I media vaticani sono a bordo della nave di Migrantes che, assieme alla Mare Jonio, è salpata da Trapani. Al momento di lasciare le acque italiane, Mediterranea ha fatto due annunci significativi. In primo luogo, ha sottolineato che, in considerazione dei crescenti maltrattamenti subiti dai migranti in Tunisia, non collaborerà più con la guardia costiera tunisina nelle operazioni di ricerca e salvataggio. Una posizione già presa nei confronti della Libia, per la stessa ragione; in secondo luogo, Mediterranea, ha annunciato che non sbarcherà più in porti al di fuori della Sicilia.
A bordo della nave c’è anche Ibrahima Lo, del Senegal, arrivato in Italia attraverso la rotta della Libia, autore di due libri in cui si racconta la tragedia dei migranti e che proprio con don Ferrari e Casarini ha incontrato il Papa a Casa Santa Marta lo scorso 2 luglio. «Sono qui perché quando avevo 16 anni sono stato salvato in mare. Ora sono a bordo di una nave che va a salvare vite umane, che torna dove io sono stato salvato, e io farò lo stesso con i miei fratelli e le mie sorelle».

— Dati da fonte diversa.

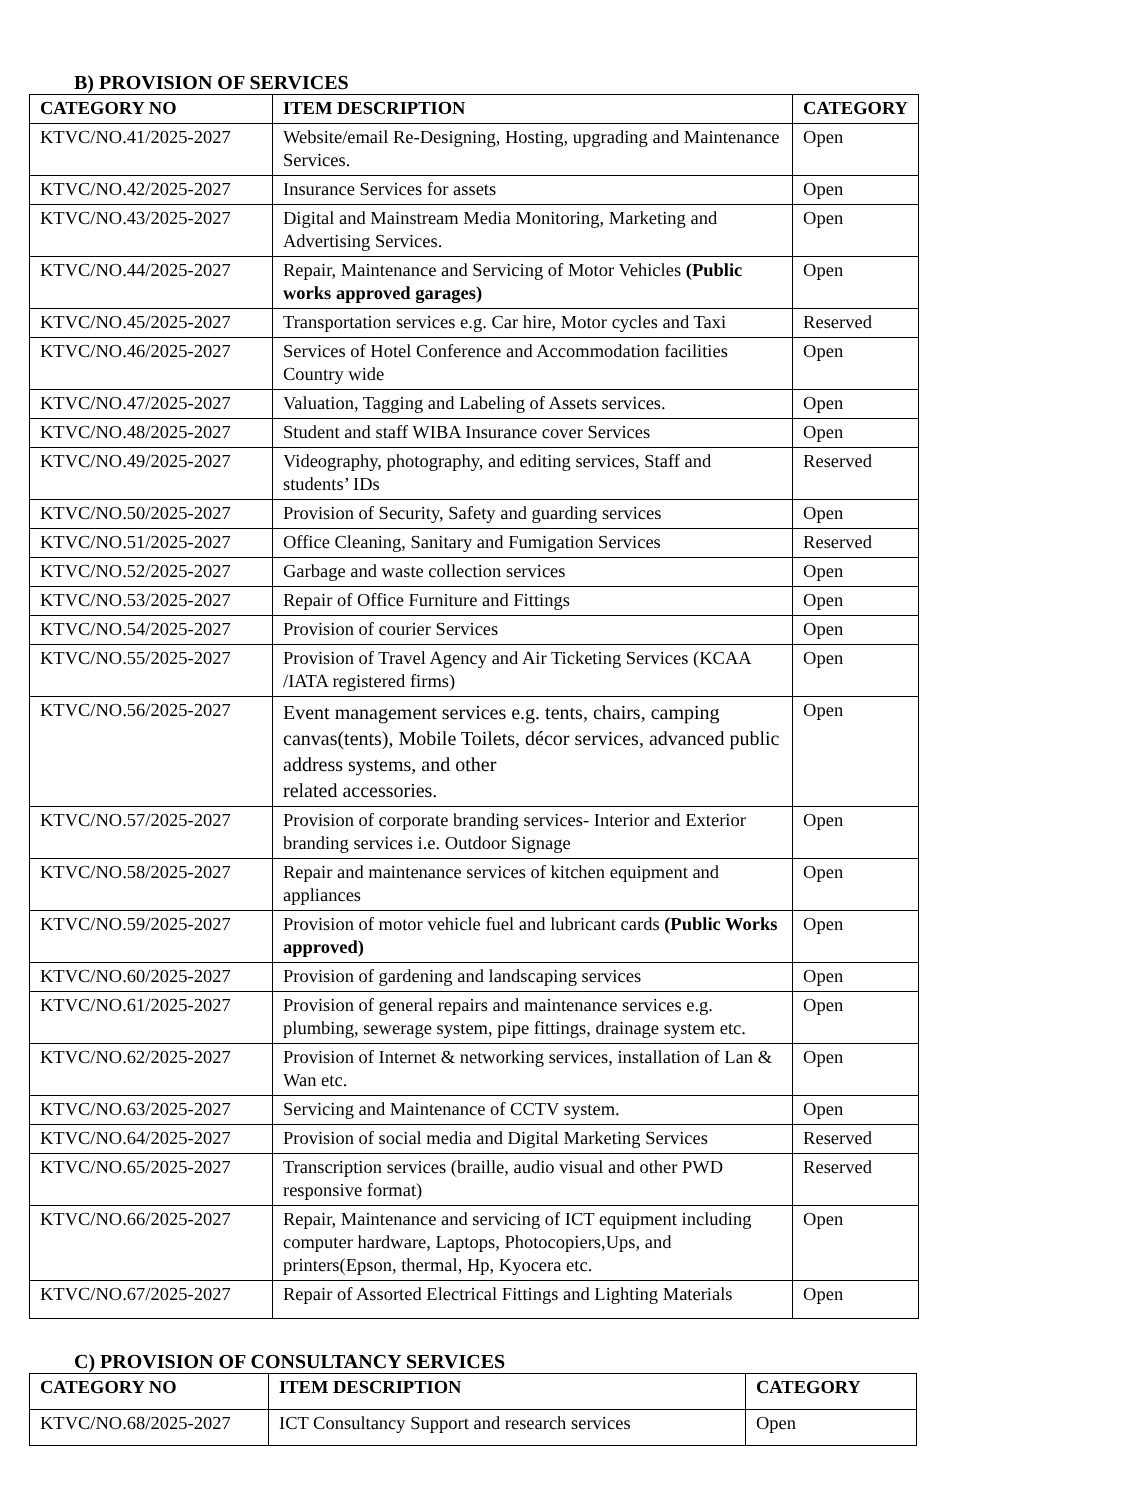B) PROVISION OF SERVICES
| CATEGORY NO | ITEM DESCRIPTION | CATEGORY |
| --- | --- | --- |
| KTVC/NO.41/2025-2027 | Website/email Re-Designing, Hosting, upgrading and Maintenance Services. | Open |
| KTVC/NO.42/2025-2027 | Insurance Services for assets | Open |
| KTVC/NO.43/2025-2027 | Digital and Mainstream Media Monitoring, Marketing and Advertising Services. | Open |
| KTVC/NO.44/2025-2027 | Repair, Maintenance and Servicing of Motor Vehicles (Public works approved garages) | Open |
| KTVC/NO.45/2025-2027 | Transportation services e.g. Car hire, Motor cycles and Taxi | Reserved |
| KTVC/NO.46/2025-2027 | Services of Hotel Conference and Accommodation facilities Country wide | Open |
| KTVC/NO.47/2025-2027 | Valuation, Tagging and Labeling of Assets services. | Open |
| KTVC/NO.48/2025-2027 | Student and staff WIBA Insurance cover Services | Open |
| KTVC/NO.49/2025-2027 | Videography, photography, and editing services, Staff and students’ IDs | Reserved |
| KTVC/NO.50/2025-2027 | Provision of Security, Safety and guarding services | Open |
| KTVC/NO.51/2025-2027 | Office Cleaning, Sanitary and Fumigation Services | Reserved |
| KTVC/NO.52/2025-2027 | Garbage and waste collection services | Open |
| KTVC/NO.53/2025-2027 | Repair of Office Furniture and Fittings | Open |
| KTVC/NO.54/2025-2027 | Provision of courier Services | Open |
| KTVC/NO.55/2025-2027 | Provision of Travel Agency and Air Ticketing Services (KCAA /IATA registered firms) | Open |
| KTVC/NO.56/2025-2027 | Event management services e.g. tents, chairs, camping canvas(tents), Mobile Toilets, décor services, advanced public address systems, and other related accessories. | Open |
| KTVC/NO.57/2025-2027 | Provision of corporate branding services- Interior and Exterior branding services i.e. Outdoor Signage | Open |
| KTVC/NO.58/2025-2027 | Repair and maintenance services of kitchen equipment and appliances | Open |
| KTVC/NO.59/2025-2027 | Provision of motor vehicle fuel and lubricant cards (Public Works approved) | Open |
| KTVC/NO.60/2025-2027 | Provision of gardening and landscaping services | Open |
| KTVC/NO.61/2025-2027 | Provision of general repairs and maintenance services e.g. plumbing, sewerage system, pipe fittings, drainage system etc. | Open |
| KTVC/NO.62/2025-2027 | Provision of Internet & networking services, installation of Lan & Wan etc. | Open |
| KTVC/NO.63/2025-2027 | Servicing and Maintenance of CCTV system. | Open |
| KTVC/NO.64/2025-2027 | Provision of social media and Digital Marketing Services | Reserved |
| KTVC/NO.65/2025-2027 | Transcription services (braille, audio visual and other PWD responsive format) | Reserved |
| KTVC/NO.66/2025-2027 | Repair, Maintenance and servicing of ICT equipment including computer hardware, Laptops, Photocopiers,Ups, and printers(Epson, thermal, Hp, Kyocera etc. | Open |
| KTVC/NO.67/2025-2027 | Repair of Assorted Electrical Fittings and Lighting Materials | Open |
C) PROVISION OF CONSULTANCY SERVICES
| CATEGORY NO | ITEM DESCRIPTION | CATEGORY |
| --- | --- | --- |
| KTVC/NO.68/2025-2027 | ICT Consultancy Support and research services | Open |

Anche se questa è la loro prima impresa ufficiale condivisa, la collaborazione tra la Chiesa e Mediterranea risale a diversi anni fa. Il Papa ha spesso incontrato i membri dell'organizzazione, esprimendo pubblicamente il suo sostegno. Nel 2019 ha collocato nel Palazzo Apostolico del Vaticano un crocifisso ornato da un giubbotto di salvataggio, donatogli da Mediterranea. Prima della partenza, il vescovo di Trapani, Pietro Maria Fragnelli, ha visitato la nave appoggio per offrire la sua benedizione e regalare all'equipaggio un'icona appositamente realizzata. «Questa — spiega — è una missione di amore che ci viene direttamente dal Vangelo». È una collaborazione, indica il presule, che dovrebbe «crescere sempre di più tra le forze civili e militari e chissà che anche la cultura nostra superi questa sorta di idea che il Mediterraneo è una barriera e non un ponte».